During winter up North, many owners put their cars into storage. They make good use of that time making improvements to their cars and performing important scheduled maintenance to have them ready for the driving season. British Car Week is both a wake-up call and a target date for these enthusiasts.
If you live in warmer climes, you probably have enjoyed your British car throughout winter and spring. For you, British Car Week is a great time to hook up with your Northern counterparts in full force to show off your classic cars to townspeople in communities far and wide.
From reports I receive every year, some people feel they’re the only British car driver in their city or town. But I tell them that even though they may seem to be alone on the roads, there is a huge population of onlookers who can’t help but take notice of their unique cars. If not for this experience, many of them would never know about these vehicles, or have the chance to become enthusiasts themselves.
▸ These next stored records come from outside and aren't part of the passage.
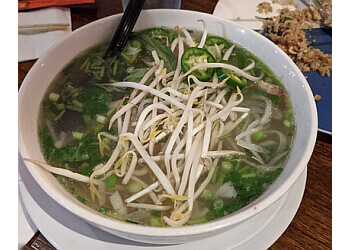
Where is `plate`? The width and height of the screenshot is (350, 250). plate is located at coordinates (247, 234).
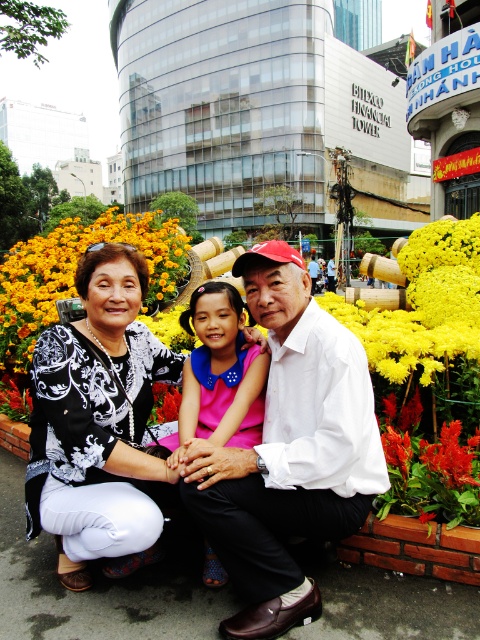
Question: Is white matte shirt at center positioned in front of pink satin dress at center?

Choices:
 (A) no
 (B) yes

Answer: (B)

Question: Is yellow matte flowers at center to the left of pink satin dress at center from the viewer's perspective?

Choices:
 (A) no
 (B) yes

Answer: (B)

Question: Considering the real-world distances, which object is farthest from the white matte shirt at center?

Choices:
 (A) black printed blouse at center
 (B) yellow matte flowers at center

Answer: (B)

Question: Is white matte shirt at center closer to the viewer compared to yellow matte flowers at center?

Choices:
 (A) no
 (B) yes

Answer: (B)

Question: Which of these objects is positioned closest to the white matte shirt at center?

Choices:
 (A) black printed blouse at center
 (B) yellow matte flowers at center
 (C) pink satin dress at center

Answer: (C)

Question: Which object is positioned farthest from the black printed blouse at center?

Choices:
 (A) pink satin dress at center
 (B) white matte shirt at center

Answer: (B)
The British car hobby can’t afford to be forgotten. For this reason, I like to think of our efforts to promote the hobby as “paying it forward.” What better way to do so, while also having fun!
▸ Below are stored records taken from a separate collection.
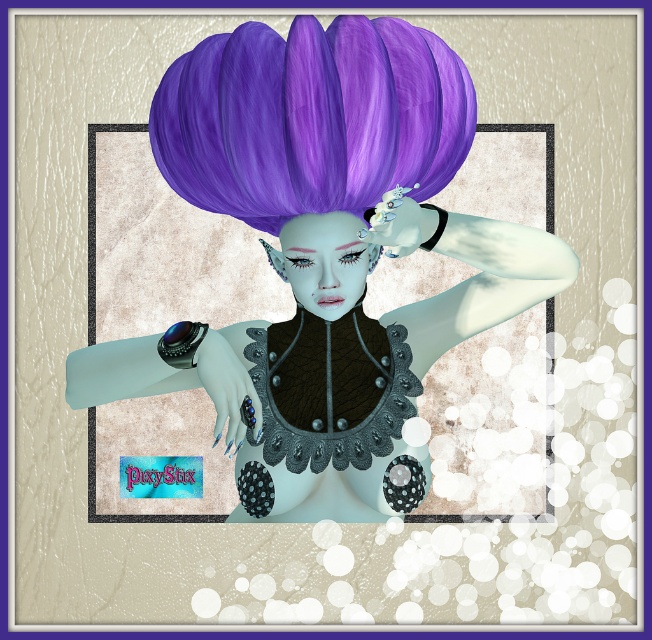
Question: Does purple matte wig at upper center come behind satin black corset at center?

Choices:
 (A) yes
 (B) no

Answer: (B)

Question: Which object is positioned farthest from the matte purple wig at upper center?

Choices:
 (A) purple matte wig at upper center
 (B) satin black corset at center

Answer: (B)

Question: Which point appears closest to the camera in this image?

Choices:
 (A) (141, 426)
 (B) (319, 470)

Answer: (B)

Question: Is matte purple wig at upper center below purple matte wig at upper center?

Choices:
 (A) yes
 (B) no

Answer: (A)

Question: Which object appears farthest from the camera in this image?

Choices:
 (A) satin black corset at center
 (B) matte purple wig at upper center
 (C) purple matte wig at upper center

Answer: (A)

Question: Where is matte purple wig at upper center located in relation to satin black corset at center in the image?

Choices:
 (A) right
 (B) left

Answer: (B)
Most people have had the experience of having someone perform an act of kindness towards them, and they appreciate it so much that they pass it on to another person. The feeling is often as good for the giver as it is for the recipient.
Seeing you with a smile on your face, having fun with your British car — whether it’s on a drive around town or just rolling it out on the driveway for a wash and a polish — just might spark enough interest in other people to want to learn more about these vehicles, and even to become owners themselves someday. By spreading your enthusiasm, you are doing them a favor!
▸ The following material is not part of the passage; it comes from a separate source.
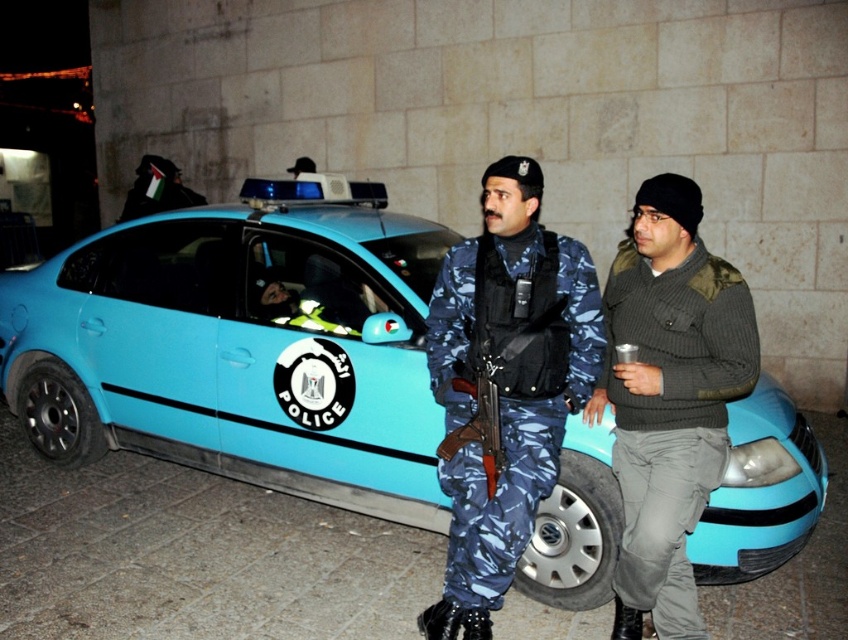
You are standing in front of the police car and need to locate two specific points marked on the car. The first point is at coordinates point (x=369, y=333) and the second is at point (x=633, y=444). Which of these points is closer to your current position?

Point (x=369, y=333) is closer to your current position because it is further to the viewer than point (x=633, y=444), meaning it is physically nearer to you.

You are a toy collector who wants to display the light blue plastic car at center and the camouflage uniform at center on a shelf. The shelf has a height limit of 12 inches. Can both items fit vertically on the shelf without exceeding the height limit?

The light blue plastic car at center is taller than the camouflage uniform at center. Since the car is taller, but the exact height isn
Many of the original people who were instrumental in the design and development of our beloved British classics, as well as those who helped make them well known throughout the world, are no longer with us. Original owners are becoming few and far between, and their cars may well find new owners to care for them and enjoy them. But there is also the risk that they may be abandoned in a dark and gloomy place to be forgotten about, or, worse yet, parked at an undesirable place outdoors to wither away.
Let’s not let that happen. This year, during the week of May 27th through June 4th, “pay it forward” to the next generation of British car owners. Take the time and spend it with your favorite British car, doing what you enjoy most. Plant the seed that will give people in your neighborhood a yearning to return to a time when driving was not only pure and simple, but entertaining — and you will help keep our hobby flourishing for years to come.
So grab your goggles and driving gloves, and top off your dashpots! It’s time to have some fun! See you on the road.